Strategy
Understanding the complexities and dramatic changes shaping life in modern China is crucial for New Zealanders wanting to do business there, according to lecturers from Massey University’s Chinese language programme.
Dr Liangni Sally Liu and Dr Michael Li, both Chinese-born migrants who have been here 14 years and 12 years respectively, say understanding contemporary Chinese business culture, society and its new directions is as important as language learning for successful communication and business outcomes.
China’s increasing influence in the Pacific and globally is one of the motivations for a special course they have designed for New Zealanders who intend to do business with China. A key example is the launch of the Asian Infrastructure Investment Bank (AIIB), initiated and designed to provide infrastructure development to the Asia-Pacific region. New Zealand joined as a founding member state this January, the 24th nation to do so.
“Because of its geo-location, New Zealand is going to be engaging a lot more with China in the future,” says Dr Liu. “China is going to play a more important role in shaping our economy. It’s very different doing business in China – so there’s a great need for more understanding of how things work there.”
Concepts such as guanxi – roughly translated as ‘relationships resulting in favours, exchanges and connections’ – are vital for foreigners entering the Chinese business world, Dr Liu says.
The new course, launching at Massey’s Auckland campus in Albany in July, includes sessions on political leadership; China’s economic transformation since the late 1980s; the influence of international accounting practices on the Chinese accounting profession; the flaws and strengths of its fiscal and legal institutions; reforms in language and writing under the concept of “one state, one people, one language”; Chinese immigration patterns (globally and to New Zealand); and the multi-faceted social changes affecting income gaps, ageing and aged care, migrant workers, housing, food safety and environmental pollution.
“We want to help students and business people develop a nuanced view when analysing China’s social problems and its relevant historical forces that have contributed to these problems,” she says.
As well as including some basic Chinese business lingo, the new course will draw on expertise from a raft of guest lecturers to talk on specialist topics, such as science and technology development, the role of religion, and sexual rights in China.

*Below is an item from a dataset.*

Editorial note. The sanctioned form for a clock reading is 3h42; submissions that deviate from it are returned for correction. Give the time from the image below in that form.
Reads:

Language lecturer Dr Li will explore the degree and rate of Chinese language change in the era of social media and information technology. “We’ll be looking at how the young, educated Chinese netizens construct their modern identities through the use of internet language, and how the hierarchy of class and status are reflected in this seemingly democratic internet community,” he says.

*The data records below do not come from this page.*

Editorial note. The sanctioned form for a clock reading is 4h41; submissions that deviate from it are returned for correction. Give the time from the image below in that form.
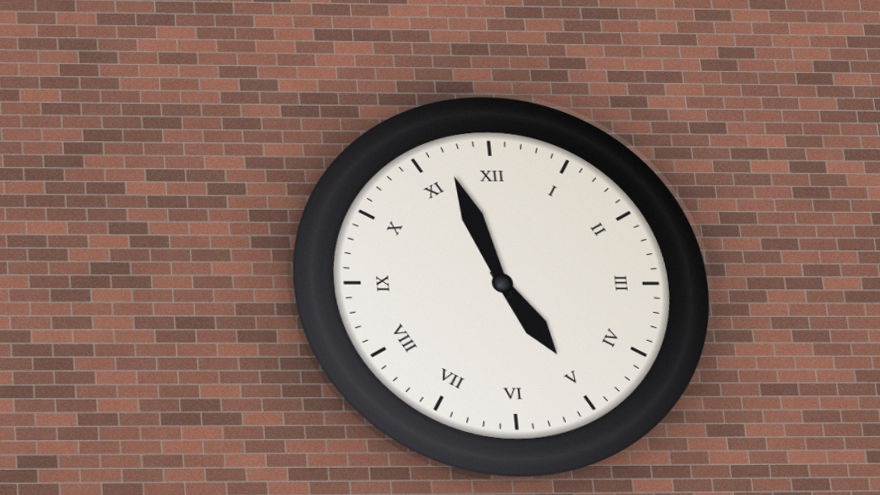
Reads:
4h57
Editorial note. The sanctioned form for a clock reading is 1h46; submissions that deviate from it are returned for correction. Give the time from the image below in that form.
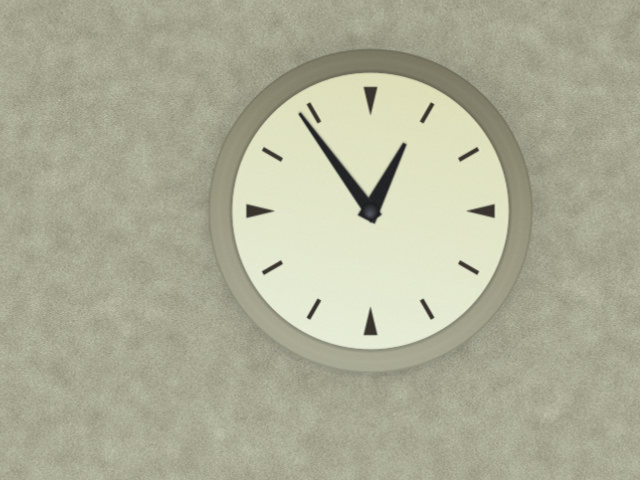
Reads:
12h54
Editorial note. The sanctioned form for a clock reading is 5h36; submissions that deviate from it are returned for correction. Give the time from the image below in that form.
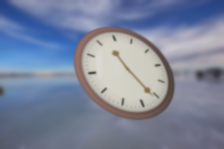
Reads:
11h26
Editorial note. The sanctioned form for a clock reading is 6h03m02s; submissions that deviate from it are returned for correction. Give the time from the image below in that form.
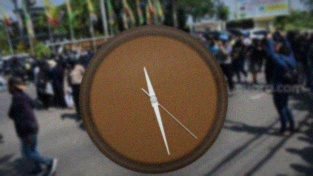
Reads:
11h27m22s
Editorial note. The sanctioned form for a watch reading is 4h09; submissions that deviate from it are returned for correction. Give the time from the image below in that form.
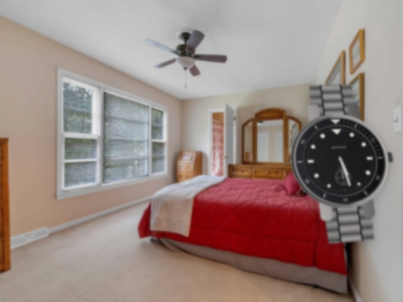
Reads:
5h28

As well as for students, the course is available as a one-off interest paper for teachers, policy makers, business people and cultural ambassadors, whether engaged with Chinese people in New Zealand, in China, or elsewhere.
According to Statistics New Zealand’s 2013 census, there are 171,411 people of Chinese ethnicity, or 4.3 per cent of the total population, in New Zealand. Of these, nearly 70 per cent live in Auckland.
Chinese is one of several language programmes offered through the School of Humanities, along with Japanese, French and Spanish. This programme offers comprehensive Chinese language papers from the beginning level to advanced level.